▶ _Task brief_: Reproduce the lines from the one holding "Use 6 decimals" through the one holding "dist [0.000662, 0.000294]", inclusive, substituting "upper-left" for "top-left" and changing nothing else.

▶ _Provided data_:
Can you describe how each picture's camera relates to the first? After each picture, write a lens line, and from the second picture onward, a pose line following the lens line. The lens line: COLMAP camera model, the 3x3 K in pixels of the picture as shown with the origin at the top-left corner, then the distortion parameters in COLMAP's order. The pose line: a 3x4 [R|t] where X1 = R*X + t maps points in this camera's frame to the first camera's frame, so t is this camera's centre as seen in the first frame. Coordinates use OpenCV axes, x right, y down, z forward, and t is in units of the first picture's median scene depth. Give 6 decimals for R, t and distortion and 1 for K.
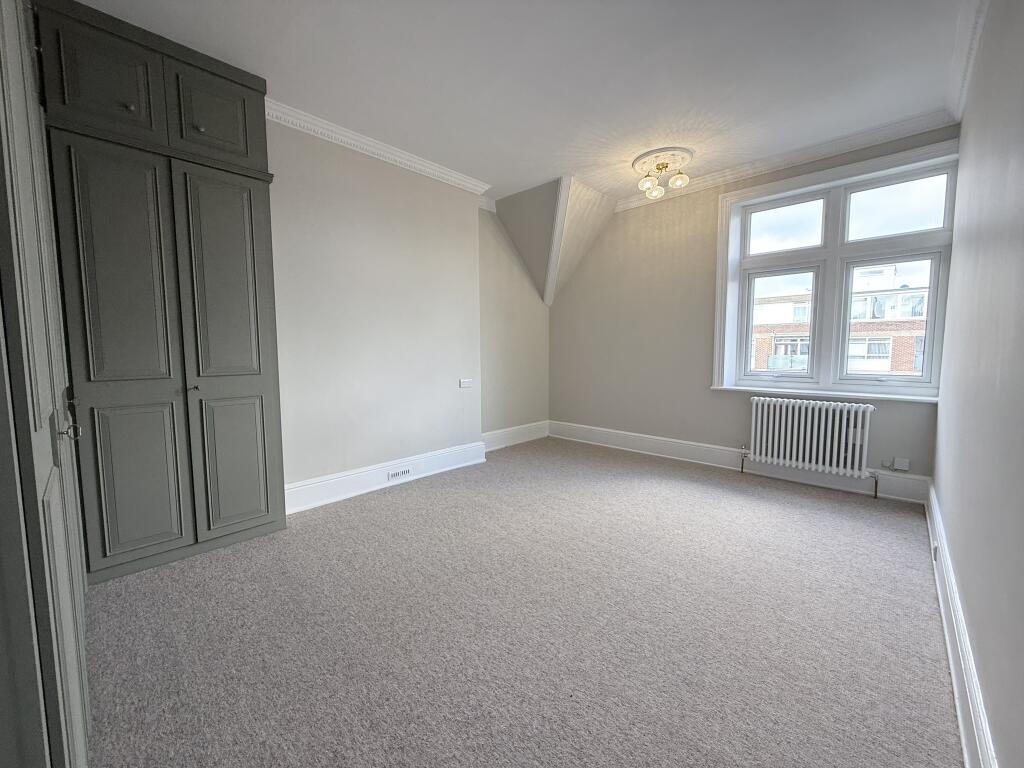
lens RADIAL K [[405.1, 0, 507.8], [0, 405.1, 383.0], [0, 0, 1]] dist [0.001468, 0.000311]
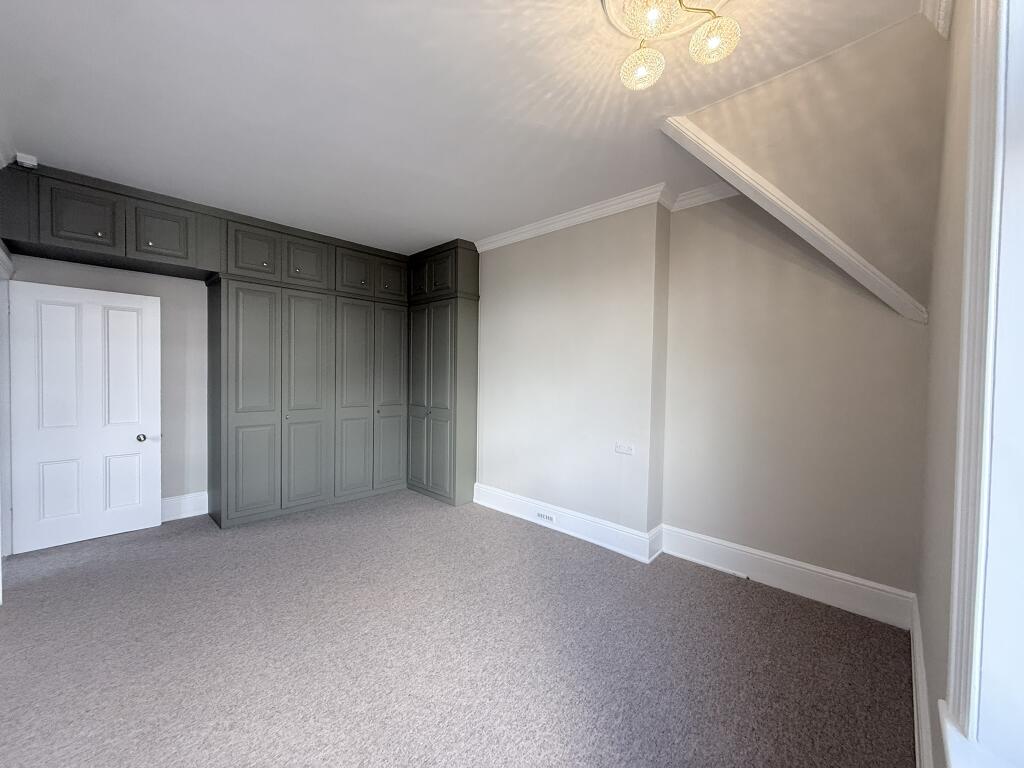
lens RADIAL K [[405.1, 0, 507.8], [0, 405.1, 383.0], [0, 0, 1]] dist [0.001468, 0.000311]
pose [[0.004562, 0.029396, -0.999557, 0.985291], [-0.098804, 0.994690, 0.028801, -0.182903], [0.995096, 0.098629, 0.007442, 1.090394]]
...
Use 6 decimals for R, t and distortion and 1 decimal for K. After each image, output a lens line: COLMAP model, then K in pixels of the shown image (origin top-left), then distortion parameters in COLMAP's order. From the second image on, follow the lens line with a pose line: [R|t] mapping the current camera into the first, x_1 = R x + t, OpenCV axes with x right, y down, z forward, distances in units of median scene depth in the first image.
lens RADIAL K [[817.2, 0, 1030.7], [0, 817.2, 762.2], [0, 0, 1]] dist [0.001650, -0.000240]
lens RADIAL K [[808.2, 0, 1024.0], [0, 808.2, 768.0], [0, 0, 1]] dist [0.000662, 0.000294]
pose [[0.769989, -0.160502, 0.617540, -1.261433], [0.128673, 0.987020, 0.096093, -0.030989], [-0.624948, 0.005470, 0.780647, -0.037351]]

▶ _Worked solution_:
Use 6 decimals for R, t and distortion and 1 decimal for K. After each image, output a lens line: COLMAP model, then K in pixels of the shown image (origin upper-left), then distortion parameters in COLMAP's order. From the second image on, follow the lens line with a pose line: [R|t] mapping the current camera into the first, x_1 = R x + t, OpenCV axes with x right, y down, z forward, distances in units of median scene depth in the first image.
lens RADIAL K [[817.2, 0, 1030.7], [0, 817.2, 762.2], [0, 0, 1]] dist [0.001650, -0.000240]
lens RADIAL K [[808.2, 0, 1024.0], [0, 808.2, 768.0], [0, 0, 1]] dist [0.000662, 0.000294]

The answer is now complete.